THE REQUEST
List each line in the records that contains the word "collection". Case counts.
____
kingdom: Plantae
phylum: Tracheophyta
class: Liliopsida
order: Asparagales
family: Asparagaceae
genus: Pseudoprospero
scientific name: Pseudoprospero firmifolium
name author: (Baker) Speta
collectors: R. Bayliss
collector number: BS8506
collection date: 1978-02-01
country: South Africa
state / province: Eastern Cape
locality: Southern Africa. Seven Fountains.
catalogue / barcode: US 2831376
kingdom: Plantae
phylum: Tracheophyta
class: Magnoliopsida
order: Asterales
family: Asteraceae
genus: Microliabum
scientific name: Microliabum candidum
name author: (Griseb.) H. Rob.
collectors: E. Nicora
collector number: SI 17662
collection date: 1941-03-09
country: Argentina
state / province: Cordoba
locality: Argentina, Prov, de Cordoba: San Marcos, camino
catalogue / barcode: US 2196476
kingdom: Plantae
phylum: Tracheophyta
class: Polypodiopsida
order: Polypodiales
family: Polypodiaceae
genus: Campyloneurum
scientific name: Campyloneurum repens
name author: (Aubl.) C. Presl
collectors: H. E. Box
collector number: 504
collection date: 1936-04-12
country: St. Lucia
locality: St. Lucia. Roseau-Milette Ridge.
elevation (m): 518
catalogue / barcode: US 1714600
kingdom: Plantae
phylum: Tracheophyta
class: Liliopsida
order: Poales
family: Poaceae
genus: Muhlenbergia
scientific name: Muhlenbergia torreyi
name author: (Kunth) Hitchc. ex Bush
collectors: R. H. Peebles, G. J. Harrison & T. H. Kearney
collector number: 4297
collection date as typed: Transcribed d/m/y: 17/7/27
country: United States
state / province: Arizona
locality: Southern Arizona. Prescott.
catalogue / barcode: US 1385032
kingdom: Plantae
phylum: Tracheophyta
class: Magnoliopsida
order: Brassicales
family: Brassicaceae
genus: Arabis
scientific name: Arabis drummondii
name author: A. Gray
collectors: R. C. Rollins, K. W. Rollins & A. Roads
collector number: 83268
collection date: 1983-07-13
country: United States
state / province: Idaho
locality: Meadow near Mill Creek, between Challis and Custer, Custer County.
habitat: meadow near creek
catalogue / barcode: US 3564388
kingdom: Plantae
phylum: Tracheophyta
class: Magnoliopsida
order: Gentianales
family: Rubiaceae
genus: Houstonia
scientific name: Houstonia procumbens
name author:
____
EXPECTED ANSWER
collection date: 1978-02-01
collection date: 1941-03-09
collection date: 1936-04-12
collection date as typed: Transcribed d/m/y: 17/7/27
collection date: 1983-07-13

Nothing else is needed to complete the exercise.